I am not a good dancer. I know a lot of people who are very “Ha, ha, I’m a terrible dancer, oh man so bad, I couldn’t even complete a second pirouette after expertly completing the first one!” Or, like “You know me, two left feet!” before being taken over by the spirit of dance and moving their bodies with such unbridled joie de vivre that, technical skill be damned, what they are doing is a wonder to behold. None of those people are me.
In high school, I was in a lot of musical theater (and had MANY boyfriends, and was very popular, just kidding). These shows were choreographed by an adult woman with some kind of dance background that was never fully explained to us. She made it very clear, very often, that she didn’t like me, and that she thought I was a bad dancer, and also made a few comments about my young, chubby body that stuck with me for years afterwards. At one point, she stopped a dance rehearsal to tell me, in front of the group, that everyone around me was giving 110 percent, and that I was giving “less than 12,” a number devastating in both its low value and its specificity.

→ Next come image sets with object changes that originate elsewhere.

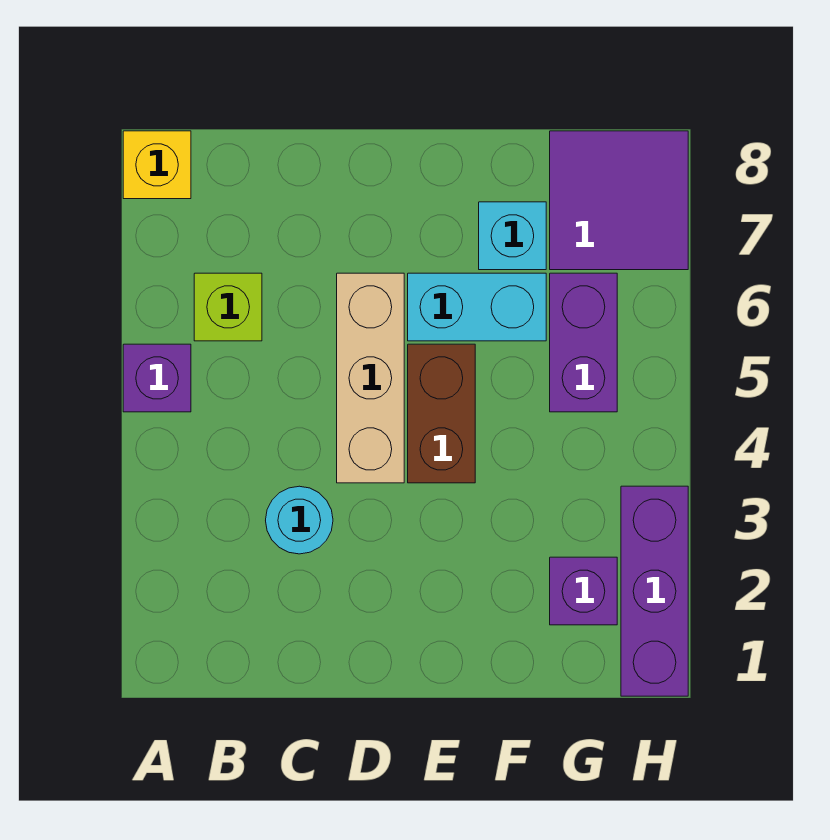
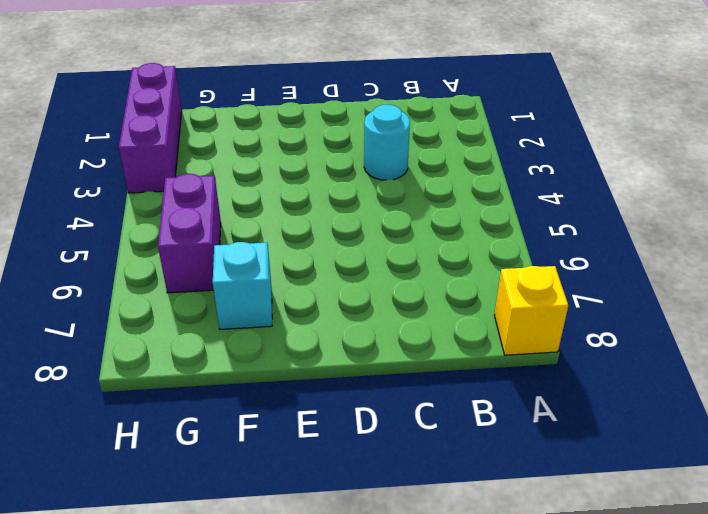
none -> purple brick A5 level 1
none -> lime brick B6 level 1
none -> tan brick D4:D6 level 1

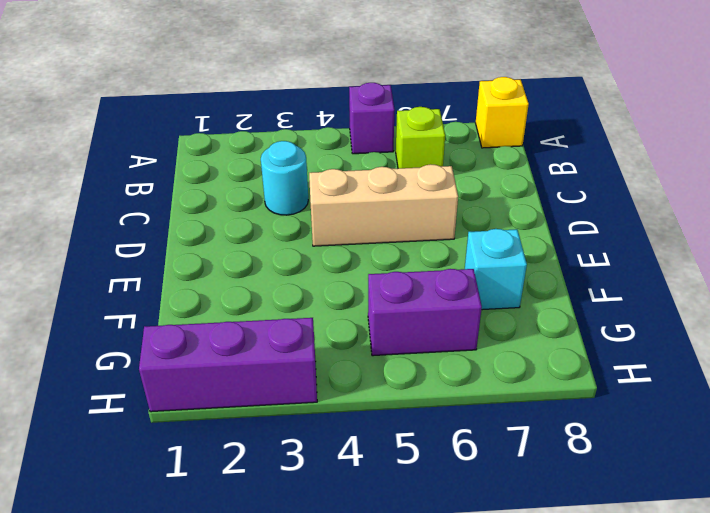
none -> brown brick E4:E5 level 1
none -> cyan brick E6:F6 level 1
none -> purple brick G2 level 1

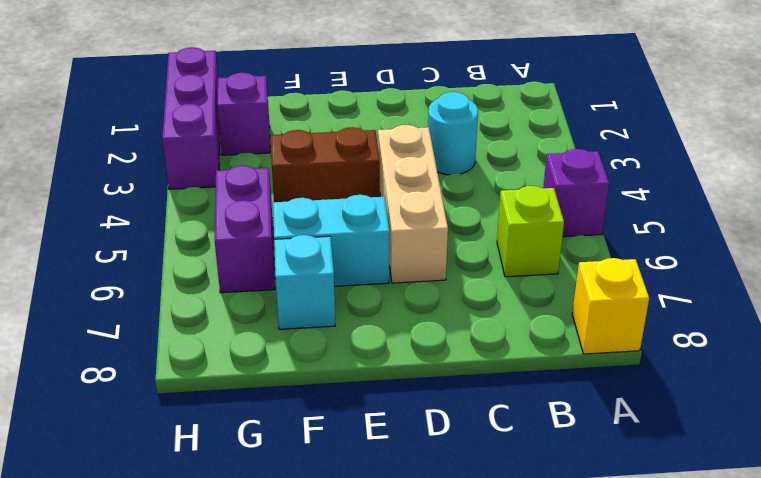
brown brick E4:F4 level 1 -> brown brick E4:E5 level 1
none -> purple tile G7:H8 level 1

So, anyway, dancing is hard. I feel like I’m bad at it, and so I am. It’s a self-fulfilling prophecy that has kept me doing Comedy Dancing (you know what I’m talking about: the lawn mower, big lip synching, all very sad stuff) or wallflowering well into my twenties. For this reason, Beyography—the Beyoncé dance class currently taking Toronto by storm—feels like a big risk. Or at least, a very embarrassing mistake. So I have to try it. My fears are quickly assuaged by the calming, warm presences of Nicky and his assistant Katherine, who start the class with a warm-up (to Bey, naturally) and set a gentle, “Just shake your butt if you get lost” tone for the next two hours.
By a stroke of bad luck, a Toronto morning show is filming the class, so I try to hide at the back, hoping they’ll focus on the leggy women in the front who brought heels and are pointing their toes in a way that suggests they’ve never given just 12 percent to anything in their lives. Nicky and Katherine take us through the slinky, bendy, dippy moves to “Blow,” Beyoncé’s classic ode to cunnilingus, and I notice an immediate difference from my choreography experiences past: nothing matters. We’re just doing this for fun, so no one is worried about getting things exactly right. When someone asks if it’s a left or right foot for a pivot, Nicky says, “It’s the left, but if you need to cheat that’s fine…literally do whatever works.” He took us through the stage routine to “Blow,” a mix of hairography, snapping, and one very devastating drop to the ground/open legs/body roll up combo. When we’re not getting sexy enough about it, Nicky reminds us that the song is basically “one long moan.”
We learn the moves (sharp pivots, hip slaps, the aforementioned body roll) in manageable chunks, making ample use of Elevation Dancentre’s ballet barre. Some people are amazing at it, some are fine, some are me, but we’re all having a good time. I surprise myself by being pretty unselfconsciously into it. At one point I notice everyone around me having a great time whipping their hair around, and to be honest once I take my bun out I’m like another person (insert tired Sasha Fierce reference here). During a snapping-heavy, movement-low section, I find myself very earnestly thinking “Beyoncé’s great, isn’t she?” as though for the first time.
The two-hour class isn’t as intense a workout as last week’s Body Attack, but it is a lot more fun, and I leave class feeling almost ludicrously good—about my hair, my butt, and, yes, my dance abilities. Then I head home and fill the tub up halfway, and… well.*
*JUST KIDDING YOU GUYS! I made and ate a sandwich! But can you IMAGINE?